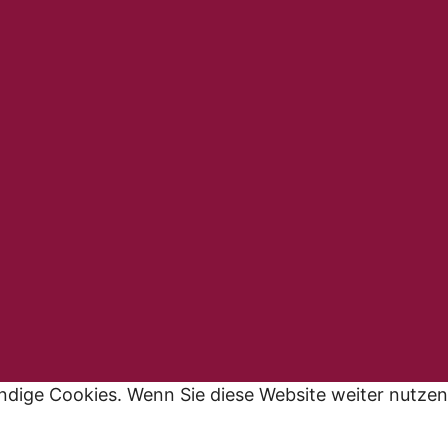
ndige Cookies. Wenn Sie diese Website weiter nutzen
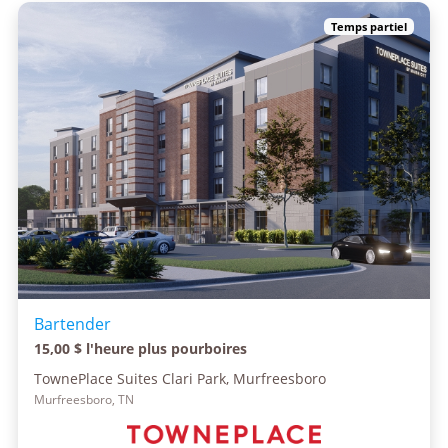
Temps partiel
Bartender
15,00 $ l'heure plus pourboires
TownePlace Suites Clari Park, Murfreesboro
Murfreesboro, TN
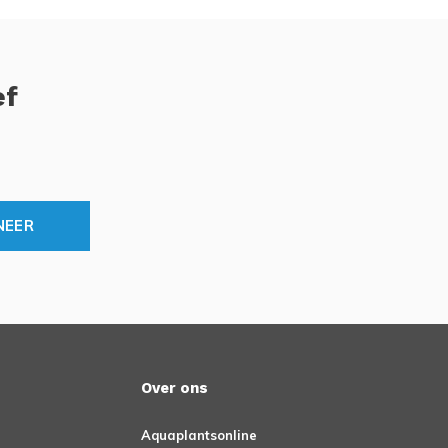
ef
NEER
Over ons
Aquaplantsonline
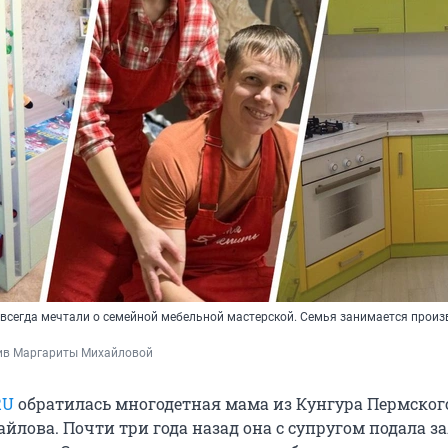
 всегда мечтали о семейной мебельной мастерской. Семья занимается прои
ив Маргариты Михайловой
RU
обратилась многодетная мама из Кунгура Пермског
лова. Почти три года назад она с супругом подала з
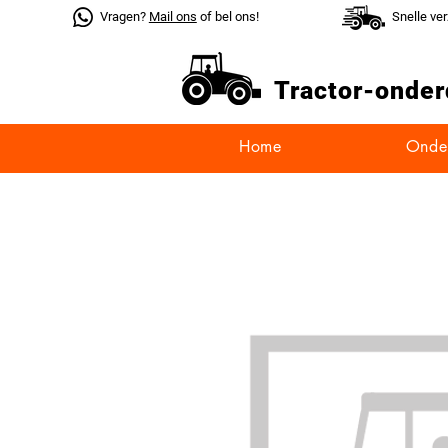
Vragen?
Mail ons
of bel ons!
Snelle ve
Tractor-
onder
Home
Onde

Work order
What lines in the data include the string "Murfreesboro"? Copy each one.

Response box
TownePlace Suites Clari Park, Murfreesboro
Murfreesboro, TN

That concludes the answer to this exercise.